JOB ITEM →
Copy the text of the material below word for word, without the pictures.

|---|

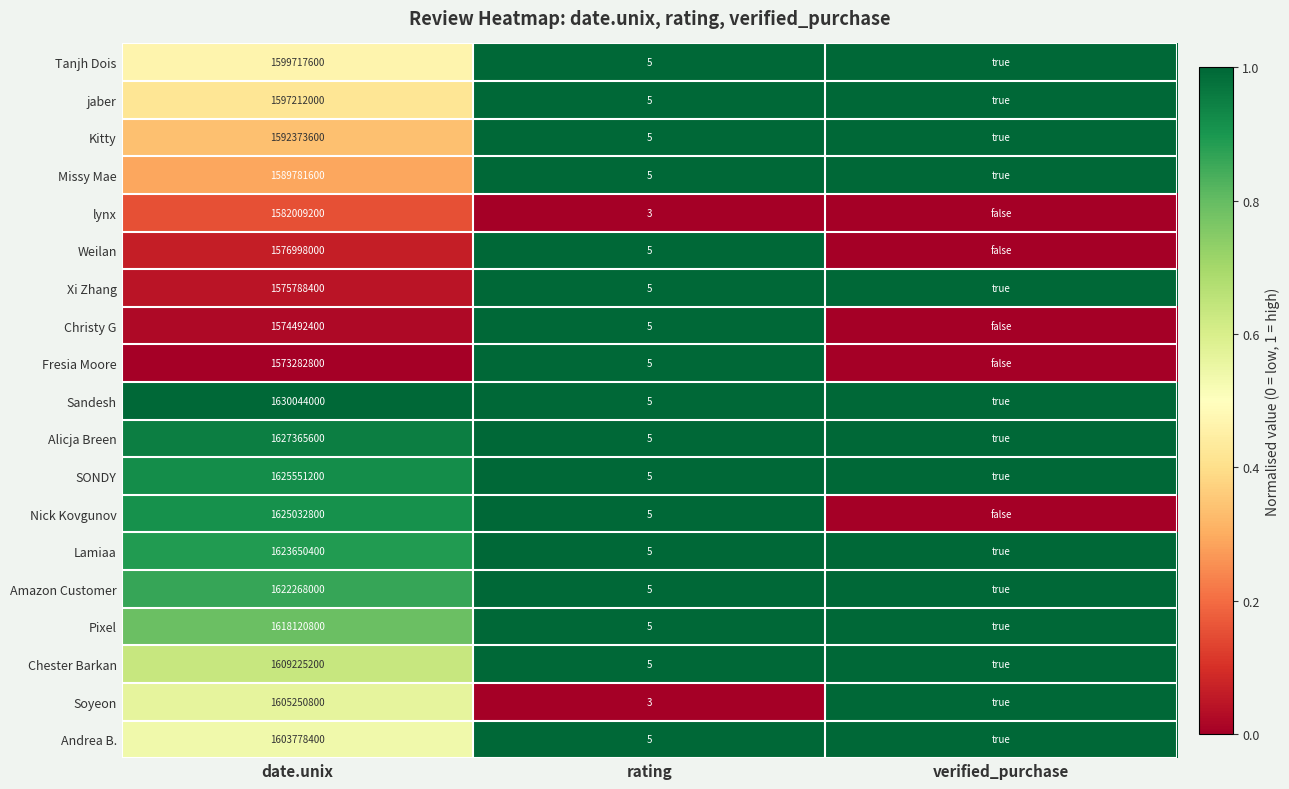

What is the total value across all series at date.unix?

30451942800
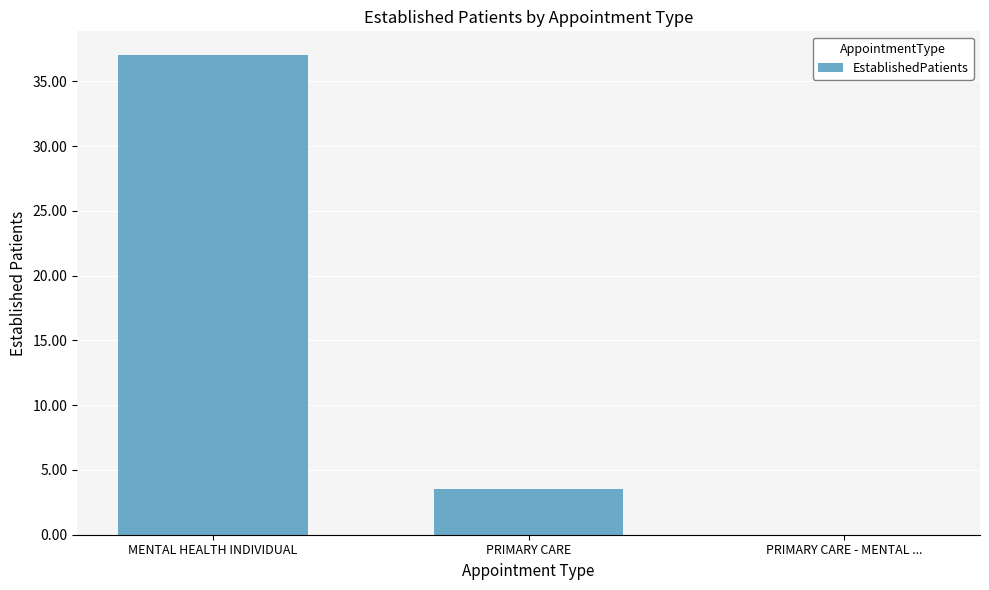

What is the greatest value displayed?

37.0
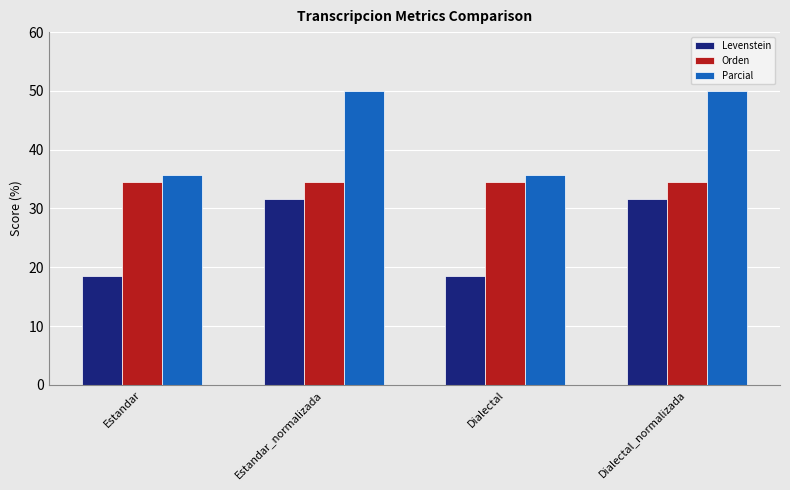

Is it true that Levenstein equals 12.7 at Dialectal_normalizada?

False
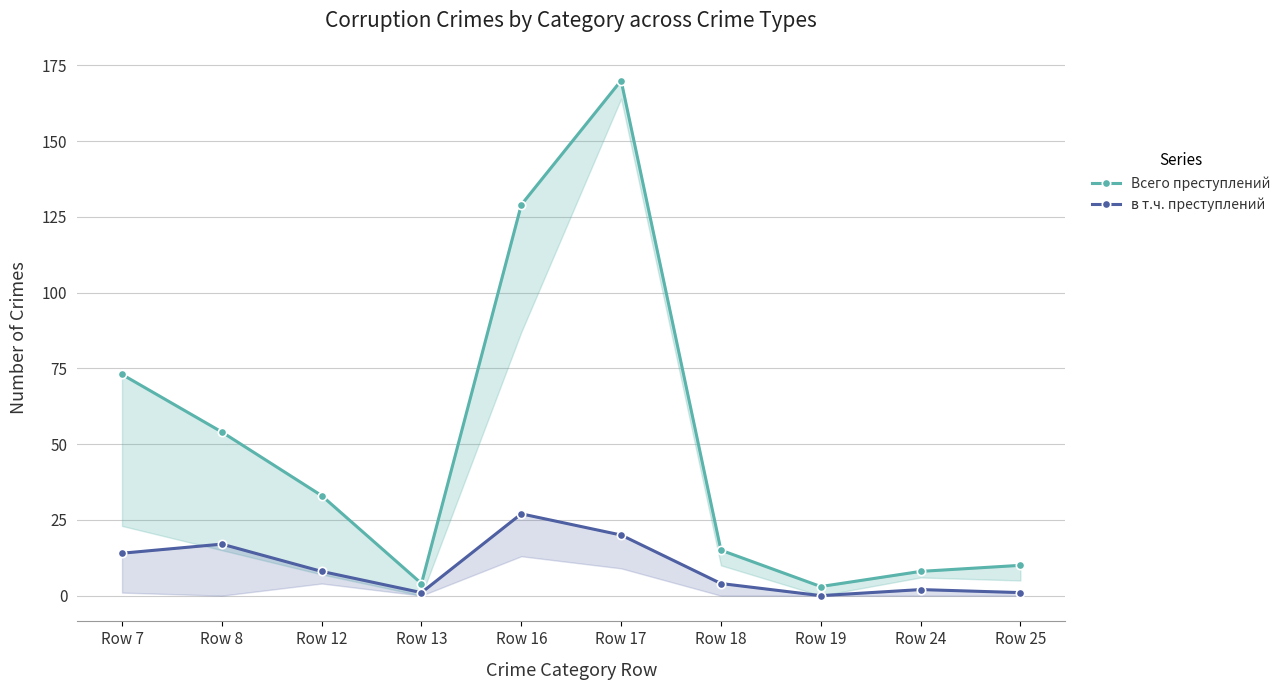

Which series has the widest spread of values?

Всего преступлений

|---|

ANSWER TO THIS TASK →
What is the total value across all series at date.unix?

30451942800

What is the greatest value displayed?

37.0

Is it true that Levenstein equals 12.7 at Dialectal_normalizada?

False

Which series has the widest spread of values?

Всего преступлений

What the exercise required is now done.